What Is the Church
And why are the reforming markers of the church (preaching and ordinances) so crucial for understanding what the church is?
The church is a group of Christians (those partaking in the New Covenant with God by believing in Jesus Christ) who, together, identify themselves and others as followers of Jesus through regularly gathering in His name, preaching the Gospel and celebrating the ordinances. While there is a global church, united in belief and atoned for by the blood of Christ, there are local expressions of the church in communities throughout all the nations. The local church is the focal point for displaying God’s glory to the surrounding people group. It reflects the character of God. It is God and the Gospel of Jesus Christ that produces the church, and it is the church that then protects and promotes the Gospel.

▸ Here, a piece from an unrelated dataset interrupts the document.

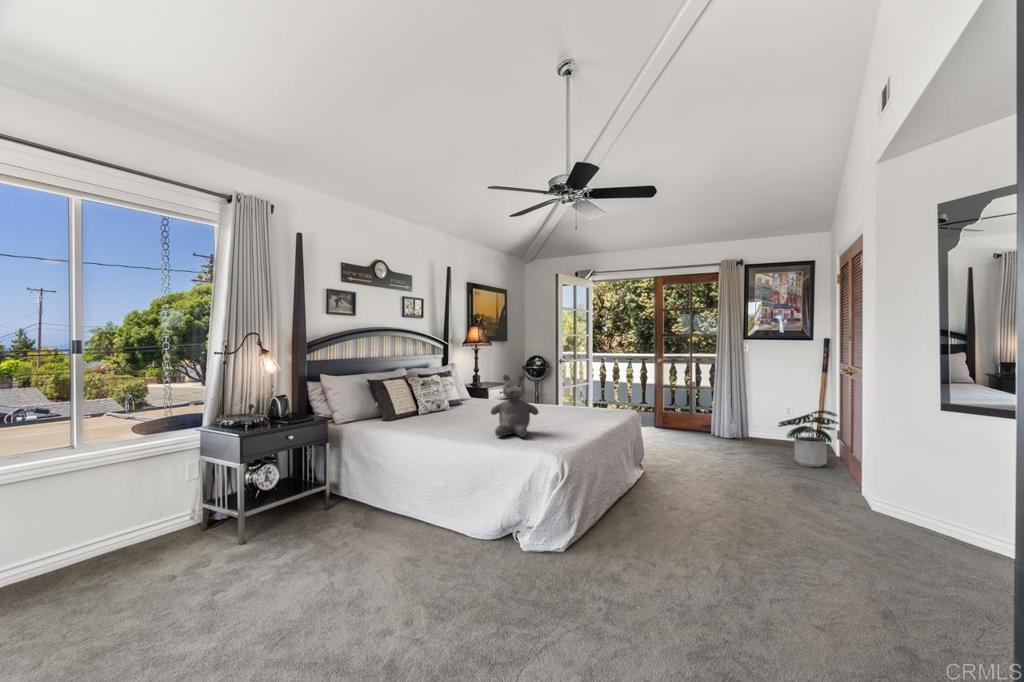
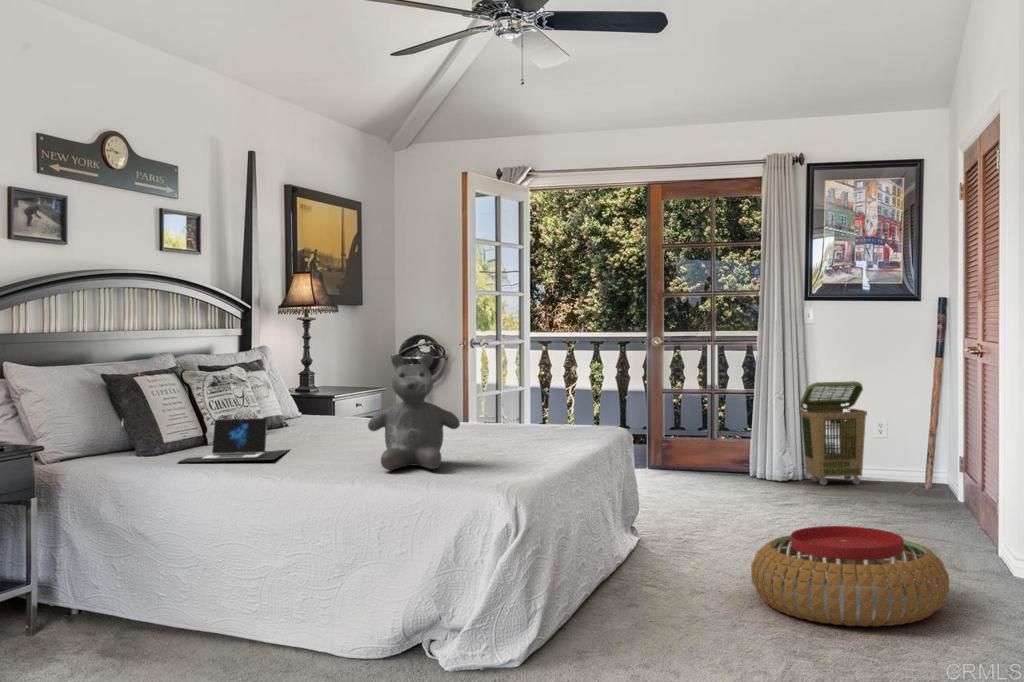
laundry basket: none [741,385,781,442] -> present [799,381,867,485]
laptop: none [397,405,456,428] -> present [179,418,289,462]
potted plant: present [778,411,839,467] -> none [862,421,963,519]
pouf: none [704,475,827,541] -> present [751,526,949,626]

For those in the local church, there is a relationship between the message of the Gospel and the life of the church. The message of Jesus Christ gives life to the church, which in turn calls for a faithful dedication to protect, display, give credibility to and argue for the message of Christ. The church is portraying a future hope to the world that can only be found in Christ. We see it as our mission to go and tell the world of this hope, not just wait for them to come to us. We have a narrow focus of calling and making disciples, while maintaining a broad mindset of fulfilling the Great Commission and teaching all that entails in being a disciple of Christ.
The church has a corporate function to be in unity with one another, promoting and preserving the body of peace (Ephesians 4:3). This is also lived out in the life of each believer as they are unified in their message, efforts and convictions. The most urgent task of the church (individual and corporate) is to make disciples, because this addresses the world’s most urgent problem, theologically. Making disciples is a crucial responsibility of the church, because the most important part of a person is their view of God.
God does not call us to transform the world, rather He calls us to live like a transformed people in the world. As new creations in Christ, we bear His image as redeemed people who are living right with God. Therefore, the church’s mission is to be the representation of God on earth. We image the glory of God by listening and acting upon His Word. The local church accomplishes its created purpose when we display the wise, holy and loving image of God for all the world to see.
The reforming marks of the church are important for equipping individual members to live in accordance with God’s will, and also for the church to fulfill the mandates given by God for the corporate body of believers. The preaching of God’s Word (Romans 10:14–17), baptism and the Lord’s Supper are vital elements for a church to be the church. Without any of these, the group is just a gathering of believers; they are not the church. Yet, when a group of believers choose to have God’s Word preached and faithfully adhere to it by partaking in the acts of baptizing and sharing communion together, that group is now a church.
Baptism and the Lord’s Supper serve as a means of protecting the Gospel and marking individuals as Christ’s own, no longer belonging to the world. The ordinances of baptism and communion bring individual believers into the fold of God’s flock by making them united as one (1 Corinthians 10:16–17). Baptism is the initial public pledge to Christ and His people, while partaking in the Lord’s Supper is the believer’s ongoing oath to be committed to Christ and the church. It is impossible for the church to exist without the preaching of God’s Word and the ordinances. It is also impossible for a Christian to experience true life in Christ without maintaining a connection to the church.